In the records below, find every line that contains "street" and list it.

Saved entries
+===+

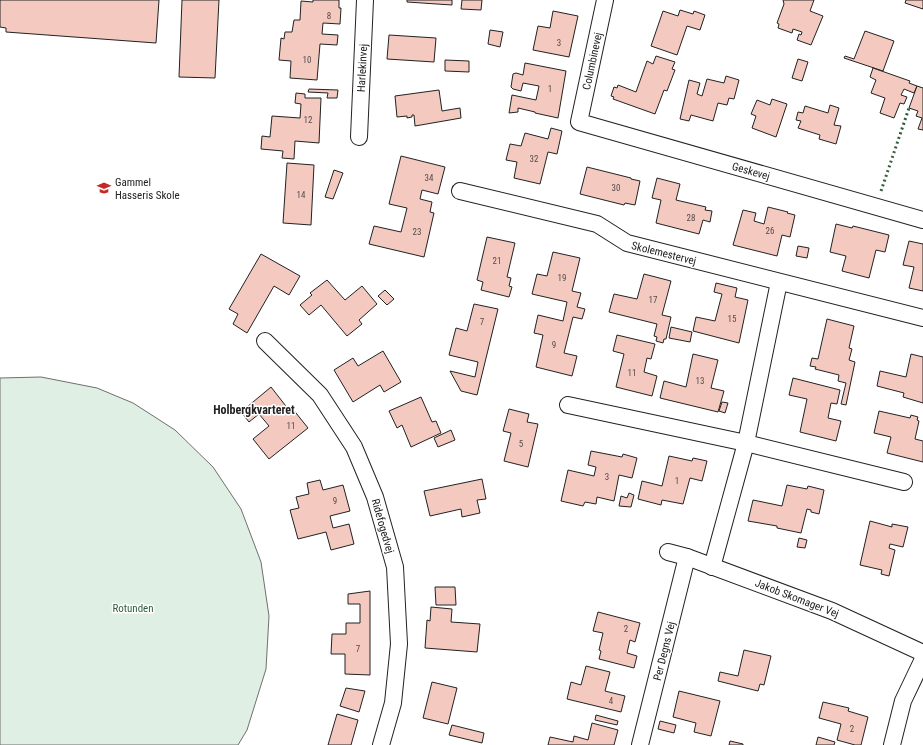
<svg xmlns="http://www.w3.org/2000/svg" width="923" height="745" viewBox="0 0 923 745" font-family="'Roboto Condensed',sans-serif">
<style>
.green{fill:#e0efe3;stroke:#6f6f6f}
.building{fill:#f3c9c0;stroke:#222}
.lines{fill:none;stroke-linecap:round;stroke-linejoin:round}
.minor-casing{stroke:#222;stroke-width:18}
.minor{stroke:#fff;stroke-width:16}
.hedge{stroke:#2f5e38;stroke-width:3;stroke-dasharray:2 3;stroke-linecap:butt}
.labels{text-anchor:middle;stroke-width:3;stroke-linejoin:round;paint-order:stroke}
.number-label{font-size:9px;fill:#564c4a}
.street-label{font-size:11px;fill:#222;stroke:#fff}
.poi-label{font-size:11px;fill:#222;stroke:#fff;text-anchor:start}
.park-label{font-size:11px;fill:#2f5e38;stroke:#fff}
.neighbourhood-label{font-size:12px;font-weight:bold;fill:#222;stroke:#fff}
</style>
<rect width="100%" height="100%" fill="#fff"/>
<path class="green" d="M41,377L97,388L133,403L175,430L213,467L241,509L261,562L269,616L266,669L247,730L238,745H0V378Z"/>
<g class="building">
<path d="M0,0H159L156,43L6,32V28L0,27Z"/>
<path d="M182,0H219L215,78L179,77Z"/>
<path d="M313,0H339V8H341L340,24L323,23L322,34L338,35L337,45L320,44L317,80L290,78L291,61L279,60L281,38L284,39L285,32H292L294,20H300L301,1L313,2Z"/>
<path d="M407,0H452V5L407,2Z"/>
<path d="M462,0H482L481,10L461,9Z"/>
<path d="M783,0H814L810,11L823,16L811,45L797,40L799,34L801,35L802,32L793,29L792,33L778,28L779,24L777,23L784,4Z"/>
<path d="M906,0H923V9L905,3Z"/>
<path d="M680,10L693,14L694,11L705,15L700,30L687,26L677,55L651,46L663,11L678,16Z"/>
<path d="M553,11L578,16L569,57L533,50L538,26L550,28Z"/>
<path d="M490,30L503,32L500,47L488,44Z"/>
<path d="M865,31L894,41L883,71L844,58L845,56L854,59Z"/>
<path d="M389,35L436,38L434,62L387,59Z"/>
<path d="M656,56L675,62L672,69L675,70L667,91L664,90L655,114L613,99L614,97L611,96L614,87L617,88L618,85L636,92L647,61L653,64Z"/>
<path d="M798,59L808,62L802,81L792,78Z"/>
<path d="M445,60L469,61V72L445,71Z"/>
<path d="M525,63L566,71L558,118L535,113V112L518,108V112L509,113L512,95L536,100L539,86L523,83L521,91L513,89L511,87L513,74L516,73L523,75Z"/>
<path d="M873,68L910,81L909,83L917,86L914,93L904,89L901,95L907,97L904,104L900,103L894,118L880,113L885,98L871,93L876,80L870,77Z"/>
<path d="M726,76L739,80L734,99L729,98L727,105L718,103L713,121L691,115L689,121L680,119L689,80L700,83L697,94L702,96L707,79L724,83Z"/>
<path d="M917,86L923,88V130L918,129L922,118L916,116L918,111L909,108Z"/>
<path d="M309,89L338,90L337,98H327L328,93L308,92Z"/>
<path d="M439,90L442,111L460,108L461,118L415,126L414,115H412V117L407,118V116L397,117L395,96Z"/>
<path d="M296,93L305,94V98H321L319,143L295,141L294,159L282,158L283,151L261,149L262,136L270,137L272,116L300,118L301,104L295,103Z"/>
<path d="M772,99L787,104L776,137L752,128L756,116L751,114L757,100L770,105Z"/>
<path d="M830,105L839,108L834,125L841,126L836,144L819,139L820,135L798,128L801,121L796,120L798,112L803,113L805,106L828,113Z"/>
<path d="M551,128L562,131L557,154L548,152L540,184L514,178L517,162L506,160L510,144L521,146L525,133L548,139Z"/>
<path d="M401,156L445,167L438,194L422,190L420,199L432,202L430,212L434,213L424,257L369,244L374,226L401,232L407,208L389,204Z"/>
<path d="M287,163L314,165L311,225L283,223Z"/>
<path d="M587,167L631,178V179L640,181L635,205L625,203L624,205L580,194Z"/>
<path d="M334,170L343,173L333,199L325,197Z"/>
<path d="M657,178L680,184L676,200L706,207L705,210L712,211L710,222L703,220L699,234L656,223L661,200L652,198Z"/>
<path d="M768,207L788,212L787,213L795,215L790,237L782,235L777,256L733,245L743,210L756,213L754,221L764,224Z"/>
<path d="M836,224L852,228L853,226L889,235L885,252L876,250L869,278L842,271L846,256L830,252Z"/>
<path d="M487,237L515,243L507,277L511,278L509,286L512,287L509,297L481,290L483,282L477,280Z"/>
<path d="M909,241L923,244V291L909,288L914,267L903,265Z"/>
<path d="M798,246L809,248L807,258L796,256Z"/>
<path d="M553,252L580,258L572,291L581,293L577,307L585,309L582,319L573,317L564,353L577,356L572,376L536,367L543,335L534,333L538,315L563,321L567,302L532,294L537,274L547,276Z"/>
<path d="M261,254L300,276L289,295L274,286L247,333L233,324L238,314L229,309Z"/>
<path d="M644,274L671,281L662,315L671,317L666,339H664L663,343L656,341L657,337L654,336L657,324L609,312L614,294L637,299Z"/>
<path d="M327,280L345,300L362,286L377,304L359,320L362,324L347,336L321,305L309,315L300,305L312,295L310,293Z"/>
<path d="M716,283L737,288L735,297L748,300L739,343L693,331L696,317L715,321L722,294L714,292Z"/>
<path d="M385,290L394,299L387,305L378,296Z"/>
<path d="M474,304L498,309L477,395L461,391L450,371L475,377L478,362L449,355L456,328L467,331Z"/>
<path d="M827,319L854,326L849,348L852,349L849,360L855,362L846,405L841,404L846,383L838,381L839,375L815,369L816,367L810,366L812,358L818,359Z"/>
<path d="M671,327L692,332L690,342L669,338Z"/>
<path d="M617,335L655,344L651,359L647,358L644,372L657,376L652,396L616,387L624,354L613,351Z"/>
<path d="M383,351L401,382L384,392L380,385L353,402L334,370L353,358L358,366Z"/>
<path d="M693,354L718,360L711,388L724,391L718,412L660,398L664,381L686,387Z"/>
<path d="M911,354L923,357V403L903,397L904,393L877,386L880,371L906,377Z"/>
<path d="M793,378L840,390L837,404L831,403L828,418L841,421L836,441L800,432L807,399L789,395Z"/>
<path d="M271,387L289,410L292,408L308,428L269,459L253,439L269,426L259,414L249,422L241,412Z"/>
<path d="M421,397L432,422L436,421L441,433L411,447L402,425L397,428L389,411Z"/>
<path d="M722,402L728,403L725,413L719,411Z"/>
<path d="M509,409L529,414L527,422L538,424L528,467L504,461L511,433L503,431Z"/>
<path d="M879,411L910,418L911,415L918,417L917,420L919,421L915,439L923,441V462L887,453L891,437L874,433Z"/>
<path d="M451,430L455,440L438,447L434,438Z"/>
<path d="M591,451L622,457L623,454L637,458L632,478L619,475L614,501L597,497L596,504L585,502L583,506L561,501L568,470L594,476L596,467L588,465Z"/>
<path d="M669,456L692,461L693,458L707,461L702,481L690,478L683,504L662,500L661,505L638,499L642,481L662,486Z"/>
<path d="M482,479L486,499L477,500L480,513L462,517L461,509L430,516L424,491Z"/>
<path d="M320,480L323,490L343,485L350,511L330,516L333,528L349,524L354,544L331,550L326,532L298,539L290,510L299,508L296,497L309,494L307,483Z"/>
<path d="M787,485L807,489L808,486L824,490L819,514L811,512V510L807,509L801,533L777,528V526L748,521L753,500L782,506Z"/>
<path d="M629,493L634,495L631,507L619,506L621,496L627,498Z"/>
<path d="M870,521L892,527V524L908,527L903,547L890,544L889,548L895,550L889,576L881,574L882,570L860,565Z"/>
<path d="M799,538L807,540L805,548L797,547Z"/>
<path d="M435,587H455L456,605H436Z"/>
<path d="M370,591V675L345,674V654H331L332,634H346V623H360V604H348V594Z"/>
<path d="M431,607L452,609L451,622L480,624L477,652L425,648L427,620L430,621Z"/>
<path d="M598,612L640,623L635,642L630,640L627,653L637,656L634,668L599,659L601,651L599,650L603,633L593,631Z"/>
<path d="M744,650L771,656L764,685L760,684L758,691L718,681L720,672L738,676Z"/>
<path d="M586,666L610,672L605,691L625,696L621,712L567,699L571,682L581,685Z"/>
<path d="M432,682L457,688L448,724L423,718Z"/>
<path d="M346,688L365,691L359,712L340,706Z"/>
<path d="M679,691L720,701L711,736L694,732L696,723L673,717Z"/>
<path d="M823,702L849,708L848,711L868,717L861,745H855L837,740L841,724L819,718Z"/>
<path d="M337,714L358,720L351,745H328Z"/>
<path d="M596,715L618,721L617,725L595,720Z"/>
<path d="M660,721L676,725L674,733L658,729Z"/>
<path d="M592,723L618,730L614,745H548L550,737L573,742L574,736L588,740Z"/>
<path d="M452,725L484,733L482,743L449,735Z"/>
<path d="M818,737L835,742L834,745H816Z"/>
<path d="M730,741L743,744V745H729Z"/>
</g>
<g class="lines">
<g class="minor-casing">
<g id="minor">
<path d="M605,0L579,122L923,220"/>
<path d="M359,137L365,0"/>
<path d="M460,191L597,224L627,243L923,318"/>
<path d="M265,341L320,395L354,447L375,497L395,567L399,644L393,703L381,745"/>
<path d="M568,405L746,443L904,482"/>
<path d="M668,552L687,557L832,611L923,653"/>
<path d="M712,567L746,443L779,282"/>
<path d="M640,745L687,557"/>
<path d="M892,745L903,701L923,659"/>
</g>
</g>
<use href="#minor" class="minor"/>
<path class="hedge" d="M881,191L909,108"/>
</g>
<defs>
<g id="school-bare" transform="scale(1.08)"><path d="M0-5L7-2L0 1L-7-2ZM-4 1L0 2.5L4 1V4Q0 6-4 4Z" fill="#c62828" stroke="#fff" stroke-width="2.5" paint-order="stroke"/></g>
</defs>
<g fill-rule="evenodd">
<use href="#school-bare" x="104" y="188"/>
</g>
<g class="labels">
<g class="number-label">
<text x="329" y="19">8</text>
<text x="559" y="46">3</text>
<text x="307" y="63">10</text>
<text x="550" y="92">1</text>
<text x="308" y="123">12</text>
<text x="534" y="162">32</text>
<text x="429" y="181">34</text>
<text x="616" y="191">30</text>
<text x="301" y="198">14</text>
<text x="691" y="221">28</text>
<text x="770" y="234">26</text>
<text x="417" y="235">23</text>
<text x="497" y="264">21</text>
<text x="562" y="281">19</text>
<text x="653" y="303">17</text>
<text x="732" y="322">15</text>
<text x="482" y="325">7</text>
<text x="554" y="348">9</text>
<text x="632" y="376">11</text>
<text x="700" y="384">13</text>
<text x="291" y="429">11</text>
<text x="521" y="447">5</text>
<text x="607" y="480">3</text>
<text x="677" y="484">1</text>
<text x="335" y="504">9</text>
<text x="626" y="632">2</text>
<text x="358" y="652">7</text>
<text x="611" y="704">4</text>
<text x="852" y="732">2</text>
</g>
<g class="street-label">
<text transform="translate(592 61) rotate(-78)" y="4">Columbinevej</text>
<text transform="translate(362 68) rotate(-87)" y="4">Harlekinvej</text>
<text transform="translate(751 171) rotate(16)" y="4">Geskevej</text>
<text transform="translate(664 253) rotate(14)" y="4">Skolemestervej</text>
<text transform="translate(383 526) rotate(74)" y="4">Ridefogedvej</text>
<text transform="translate(797 598) rotate(21)" y="4">Jakob Skomager Vej</text>
<text transform="translate(664 651) rotate(-76)" y="4">Per Degns Vej</text>
</g>
<g class="poi-label">
<text x="115" y="186">Gammel<tspan x="115" dy="13">Hasseris Skole</tspan></text>
</g>
<g class="park-label">
<text x="133" y="612">Rotunden</text>
</g>
<g class="neighbourhood-label">
<text x="254" y="414">Holbergkvarteret</text>
</g>
</g>
</svg>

+===+

**RESULT OF THE TASK**
.street-label{font-size:11px;fill:#222;stroke:#fff}
<g class="street-label">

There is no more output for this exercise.